TESTO FORNITO:
Tra le richieste da parte della società intera che investono il settore dell’allevamento dei bovini, quella di ridurre l’impatto ambientale è senz’altro una delle più citate dai mezzi di comunicazione di massa.
In Paesi come l’Olanda e la Germania è stata presa la decisione politica di ridurre il numero di vacche da latte allevate sul territorio nazionale. In Italia ancora non si parla di questo ma il tema è stato uno dei più dibattuti nei convegni scientifici legati alla zootecnia durante la scorsa estate. Soprattutto i ricercatori ed i tecnici che si occupano di miglioramento genetico, hanno fatto di questo tema una delle emergenze da affrontare e risolvere nei prossimi mesi di lavoro.
Gli sforzi maggiori, in questo momento, sono dedicati allo sviluppo e alla pubblicazione di indici per l’efficienza alimentare che indirettamente riducono le emissioni di gas serra nell’ambiente e direttamente riducono il consumo di risorse da parte dell’allevamento stesso.

DATI REGISTRATI:
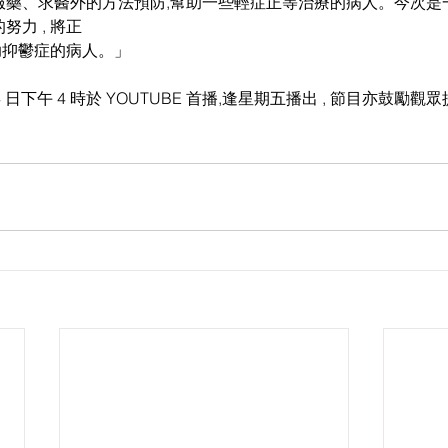
了服藥、求醫外的方法預防,幫助一些輕症正等治療的病人。今次
努力 , 將正
助抑鬱症的病人。」
4 日下午 4 時於 YOUTUBE 首播,逢星期五播出 , 節目亦鼓勵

IL COMPITO:
Scrivi il seguito del testo sull'impatto ambientale dell'allevamento dei bovini, partendo da dove si ferma. I dati non hanno alcun ruolo in questo lavoro.

SPAZIO RISPOSTA:
Figura 1- Gli indici per l’efficienza alimentare diretta pubblicati ufficialmente nel mondo.
La figura 1 riporta una mappa dei paesi che, a oggi, pubblicano un indice per l’efficienza alimentare diretto che consente agli allevatori Australiani, Olandesi, dei Paesi Nordici (Danimarca, Finlandia e Svezia), Americani e Canadesi, di ridurre i costi dell’allevamento già a partire dalla scelta del tipo genetico di animale da allevare, e di dimostrare quanto possano contribuire a ridurre l’impronta di carbonio lasciata dagli animali da loro allevati.
Altri Paesi, come Irlanda e Gran Bretagna, sono vicini all’implementazione di un indice per l’efficienza alimentare diretto.
In Italia per ora è pubblicato un indice per l’efficienza alimentare indiretto e si sta lavorando per raccogliere dati nei centri genetici sui torelli avviati alla FA, e nelle stalle delle Università che collaborano ai diversi progetti in atto, per raccogliere informazioni su vacche e manze, su quanto effettivamente mangiano e su quanta CO2 e quanta urea emettono nell’ambiente.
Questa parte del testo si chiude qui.